Attachment A: PPC Terms

This schedule provides additional specific terms and conditions for the provision of PPC Services by Content Maximiser Pty Ltd. Where the terms and conditions in this Schedule are in conflict with any other terms, the terms and conditions in this schedule will prevail.

  1. Term
      1. The duration of the Agreement is twelve months unless otherwise stated in the Customer proposal.
  2. Fees
      1. The fee for PPC Services is stated in the Customer Proposal as a base monthly fee plus GST payable in advance.
      2. The first monthly fee plus GST is payable on setting up the account and payable monthly thereafter.
      3. Monthly fees will be calculated as the base monthly fee stated in the Customer Proposal plus GST per month or a specific percentage of the total AdWords spend, whichever is greater. Adjustments for amounts greater than the monthly fee will be made at the end of each month and be payable on the next invoice issued to the Customer.
  3. AdWords
      1. Content Maximiser Pty Ltd will offer a managed AdWords service with the following provisions:
        1. Content Maximiser Pty Ltd will setup a new AdWords account for the Customer.
        2. Content Maximiser Pty Ltd will have sole access and retain ownership of the new AdWords account.
        3. Content Maximiser Pty Ltd will provide the Customer via Google Analytics with access 24/7 to reporting and campaign date.
        4. Content Maximiser Pty Ltd will endeavour to spend the predetermined Google click cost budget each month. Content Maximiser Pty Ltd will not be liable for any under or over spend.
        5. The Customer is liable for all AdWords charges generated from the AdWords account.
  4. Payment
      1. All fees are payable monthly in advance.
      2. All fees including Click costs payable to Google shall be paid by the Customer either by:
        1. the provision of a credit card by the Customer to Content Maximiser Pty Ltd that can be used to pay Google click costs directly to Google up to a defined spending budget as confirmed by the Customer together with the fees of Content Maximiser Pty Ltd; or
        2. the Customer providing a direct debit authority the fees of Content Maximiser Pty Ltd including Google click cost budget for payment directly into the Content Maximiser Pty Ltd bank account which shall be transacted each month before Content Maximiser Pty Ltd makes payment to Google. Content Maximiser Pty Ltd will raise an invoice for the click costs and GST and be responsible for paying Google for the click costs due from the pre deposited amount.
  5. Termination
      1. Refer Section 32 of the Terms and Conditions.

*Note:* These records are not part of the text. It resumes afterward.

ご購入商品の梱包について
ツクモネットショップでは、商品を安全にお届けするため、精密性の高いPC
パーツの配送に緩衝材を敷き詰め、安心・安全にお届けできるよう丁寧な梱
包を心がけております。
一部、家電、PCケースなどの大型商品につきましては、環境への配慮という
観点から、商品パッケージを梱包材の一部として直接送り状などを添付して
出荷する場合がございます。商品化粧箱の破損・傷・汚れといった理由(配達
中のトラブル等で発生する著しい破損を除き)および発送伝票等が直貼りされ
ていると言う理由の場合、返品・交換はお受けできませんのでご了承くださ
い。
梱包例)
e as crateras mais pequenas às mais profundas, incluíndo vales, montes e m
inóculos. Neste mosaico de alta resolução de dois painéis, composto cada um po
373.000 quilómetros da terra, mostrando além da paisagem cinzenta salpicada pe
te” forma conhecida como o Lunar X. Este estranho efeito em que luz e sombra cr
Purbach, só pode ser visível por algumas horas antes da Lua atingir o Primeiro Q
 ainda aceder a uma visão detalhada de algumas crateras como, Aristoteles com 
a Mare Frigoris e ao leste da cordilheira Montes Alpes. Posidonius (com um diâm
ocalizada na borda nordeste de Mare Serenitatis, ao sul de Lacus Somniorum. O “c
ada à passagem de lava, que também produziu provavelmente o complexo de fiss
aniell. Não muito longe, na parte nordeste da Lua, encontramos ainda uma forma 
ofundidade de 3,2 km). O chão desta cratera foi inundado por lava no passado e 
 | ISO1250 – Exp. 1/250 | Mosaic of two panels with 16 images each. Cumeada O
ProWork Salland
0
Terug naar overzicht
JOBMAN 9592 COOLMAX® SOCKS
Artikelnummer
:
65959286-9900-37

Attachment B: Website Terms

Content Maximiser Pty Ltd reserves the right to recover additional costs for any work carried out under the following circumstances:

  1. Terms
      1. If the scope changes to the extent that substantially alters the specifications in the proposal including but not limited to:
        1. Additional pages and features
        2. Changes to functionality
        3. Uploading of additional products, images & content
        4. Professional photography and video content
        5. Generation and editing of content
        6. SEO Migration
        7. Plugin updates, site core updates and security updates.
      2. Subsequent changes to appearance & layout after finalised and approved by the customer
      3. Delays by the customer in providing Content Maximiser Pty Ltd with required information and content
      4. After the website is handed over to the customer any further work carried out by Content Maximiser Pty Ltd at the customer’s request
      5. Issues identified 30 days after the website going live which are unlikely to be due to the original site coding and or design Content Maximiser Pty Ltd’s rate for additional work will be charged at $200 per hour. Content Maximiser Pty Ltd can provide a monthly costing for any ongoing site maintenance i.e plugin and security updates.